[Data for the task Boundary: Start]

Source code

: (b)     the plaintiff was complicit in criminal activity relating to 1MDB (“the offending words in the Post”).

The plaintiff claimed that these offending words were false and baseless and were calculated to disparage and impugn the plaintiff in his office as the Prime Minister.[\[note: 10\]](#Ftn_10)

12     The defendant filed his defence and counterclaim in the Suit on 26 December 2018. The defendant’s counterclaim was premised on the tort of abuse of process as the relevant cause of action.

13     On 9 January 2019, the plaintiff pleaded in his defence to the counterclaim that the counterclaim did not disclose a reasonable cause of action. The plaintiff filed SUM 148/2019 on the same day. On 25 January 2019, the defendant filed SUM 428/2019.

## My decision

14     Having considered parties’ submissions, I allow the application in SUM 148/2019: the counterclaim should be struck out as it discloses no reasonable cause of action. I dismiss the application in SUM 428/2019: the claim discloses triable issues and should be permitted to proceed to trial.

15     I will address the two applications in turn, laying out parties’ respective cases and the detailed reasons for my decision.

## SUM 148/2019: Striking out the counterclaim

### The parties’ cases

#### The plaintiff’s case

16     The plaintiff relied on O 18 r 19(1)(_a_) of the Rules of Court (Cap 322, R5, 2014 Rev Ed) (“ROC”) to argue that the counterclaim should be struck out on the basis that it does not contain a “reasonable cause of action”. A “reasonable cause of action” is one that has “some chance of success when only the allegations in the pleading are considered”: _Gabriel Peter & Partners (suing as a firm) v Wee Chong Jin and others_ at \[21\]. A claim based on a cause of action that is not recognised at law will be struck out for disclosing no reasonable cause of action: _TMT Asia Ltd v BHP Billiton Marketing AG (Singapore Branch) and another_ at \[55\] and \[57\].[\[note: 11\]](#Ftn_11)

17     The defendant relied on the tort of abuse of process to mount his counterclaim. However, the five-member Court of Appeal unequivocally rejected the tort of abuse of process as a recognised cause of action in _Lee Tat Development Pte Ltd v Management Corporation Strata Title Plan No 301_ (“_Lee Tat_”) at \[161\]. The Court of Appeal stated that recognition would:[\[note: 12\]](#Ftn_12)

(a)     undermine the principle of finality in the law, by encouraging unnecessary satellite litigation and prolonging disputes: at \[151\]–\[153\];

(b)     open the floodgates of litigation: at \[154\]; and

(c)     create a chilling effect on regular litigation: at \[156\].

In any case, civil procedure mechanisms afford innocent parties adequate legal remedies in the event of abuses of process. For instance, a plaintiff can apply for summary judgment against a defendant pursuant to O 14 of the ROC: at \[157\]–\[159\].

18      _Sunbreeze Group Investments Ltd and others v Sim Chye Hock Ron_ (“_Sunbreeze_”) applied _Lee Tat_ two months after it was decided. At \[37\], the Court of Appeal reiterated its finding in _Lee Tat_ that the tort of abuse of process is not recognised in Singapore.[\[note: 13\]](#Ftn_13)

[Data for the task Boundary: End]
[Data for the task Boundary: Start]

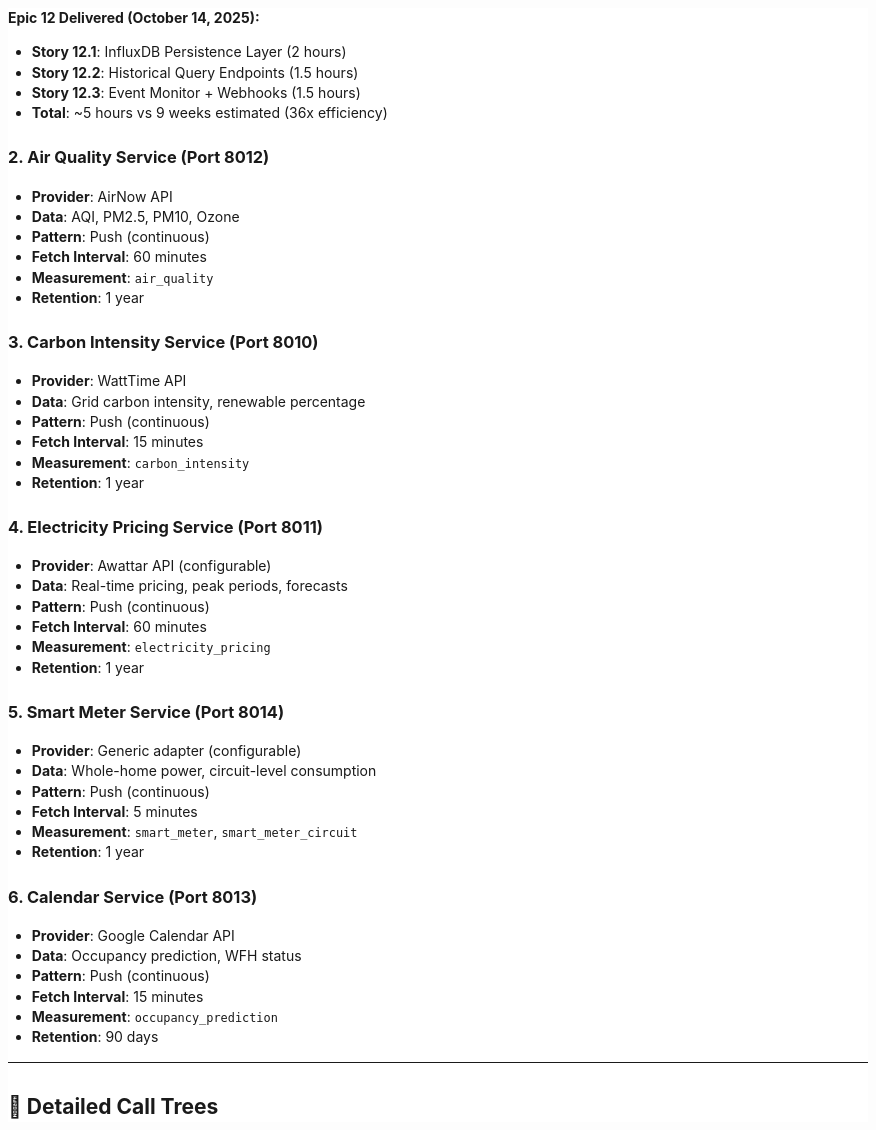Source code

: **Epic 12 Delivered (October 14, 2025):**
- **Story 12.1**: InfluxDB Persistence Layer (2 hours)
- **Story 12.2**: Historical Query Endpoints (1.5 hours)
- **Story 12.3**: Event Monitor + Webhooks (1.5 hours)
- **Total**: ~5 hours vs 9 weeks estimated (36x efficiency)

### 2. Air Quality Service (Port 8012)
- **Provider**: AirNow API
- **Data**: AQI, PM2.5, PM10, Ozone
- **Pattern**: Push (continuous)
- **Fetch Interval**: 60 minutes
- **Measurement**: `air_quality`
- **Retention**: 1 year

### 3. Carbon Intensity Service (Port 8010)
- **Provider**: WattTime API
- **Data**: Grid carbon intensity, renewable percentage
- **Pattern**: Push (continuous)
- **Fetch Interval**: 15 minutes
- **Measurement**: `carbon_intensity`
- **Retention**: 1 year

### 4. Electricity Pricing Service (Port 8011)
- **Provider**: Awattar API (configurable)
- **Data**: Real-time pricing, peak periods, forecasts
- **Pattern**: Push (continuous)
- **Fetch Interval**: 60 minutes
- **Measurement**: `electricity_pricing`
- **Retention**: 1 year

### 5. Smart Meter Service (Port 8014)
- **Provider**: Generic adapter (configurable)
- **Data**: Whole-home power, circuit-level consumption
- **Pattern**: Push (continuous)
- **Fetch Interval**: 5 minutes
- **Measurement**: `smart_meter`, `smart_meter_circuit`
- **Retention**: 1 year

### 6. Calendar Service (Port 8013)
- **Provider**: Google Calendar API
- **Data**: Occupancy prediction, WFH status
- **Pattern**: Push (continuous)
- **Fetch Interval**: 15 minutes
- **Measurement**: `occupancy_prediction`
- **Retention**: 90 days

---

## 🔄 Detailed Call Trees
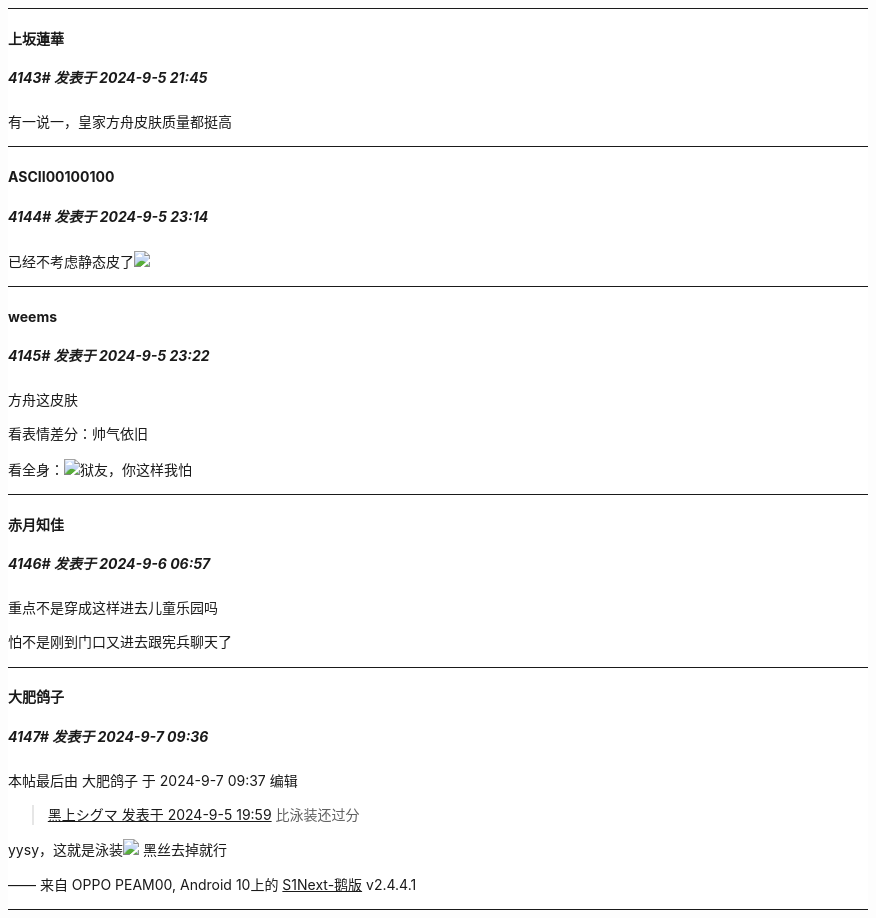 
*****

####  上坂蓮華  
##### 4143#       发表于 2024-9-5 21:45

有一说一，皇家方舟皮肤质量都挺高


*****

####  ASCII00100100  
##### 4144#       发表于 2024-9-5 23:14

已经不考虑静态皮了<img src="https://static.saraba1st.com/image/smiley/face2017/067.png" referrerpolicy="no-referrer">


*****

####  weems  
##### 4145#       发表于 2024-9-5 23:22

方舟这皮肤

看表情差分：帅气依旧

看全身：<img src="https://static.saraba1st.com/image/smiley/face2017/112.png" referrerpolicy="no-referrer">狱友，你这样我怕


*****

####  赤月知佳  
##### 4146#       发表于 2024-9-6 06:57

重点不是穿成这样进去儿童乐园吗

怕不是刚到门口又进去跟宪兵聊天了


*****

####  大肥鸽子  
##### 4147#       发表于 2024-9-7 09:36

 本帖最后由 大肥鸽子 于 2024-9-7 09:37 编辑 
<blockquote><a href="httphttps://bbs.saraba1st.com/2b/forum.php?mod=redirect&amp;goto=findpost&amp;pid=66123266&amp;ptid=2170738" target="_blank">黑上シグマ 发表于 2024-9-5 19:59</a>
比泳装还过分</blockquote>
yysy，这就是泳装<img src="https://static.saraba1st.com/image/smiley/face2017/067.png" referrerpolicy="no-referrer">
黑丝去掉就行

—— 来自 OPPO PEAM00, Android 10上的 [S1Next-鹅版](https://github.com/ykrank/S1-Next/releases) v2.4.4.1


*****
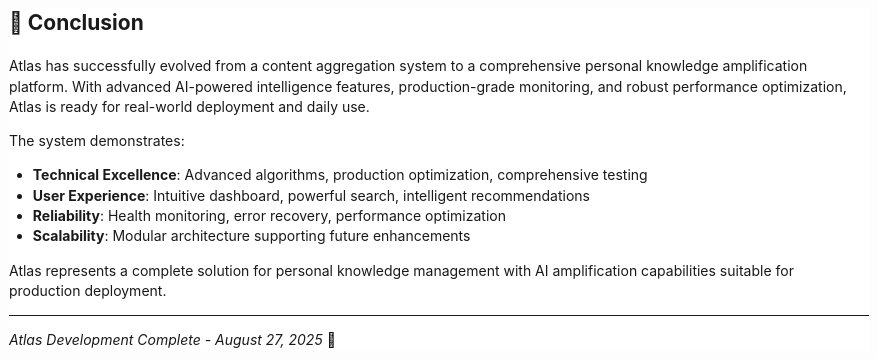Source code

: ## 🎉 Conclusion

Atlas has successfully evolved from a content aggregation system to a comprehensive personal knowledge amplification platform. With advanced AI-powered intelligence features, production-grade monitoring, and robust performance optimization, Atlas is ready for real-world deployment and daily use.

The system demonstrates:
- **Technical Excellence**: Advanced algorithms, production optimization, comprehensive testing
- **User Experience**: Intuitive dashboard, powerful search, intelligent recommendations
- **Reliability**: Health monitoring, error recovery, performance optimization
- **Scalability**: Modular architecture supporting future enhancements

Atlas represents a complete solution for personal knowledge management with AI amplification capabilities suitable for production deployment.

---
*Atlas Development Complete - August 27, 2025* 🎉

[Data for the task Boundary: End]

*Problem requirements*. Return every line of the records that contains the string "Service", treating uppercase and lowercase letters as distinct.

*Task solution*.
### 2. Air Quality Service (Port 8012)
### 3. Carbon Intensity Service (Port 8010)
### 4. Electricity Pricing Service (Port 8011)
### 5. Smart Meter Service (Port 8014)
### 6. Calendar Service (Port 8013)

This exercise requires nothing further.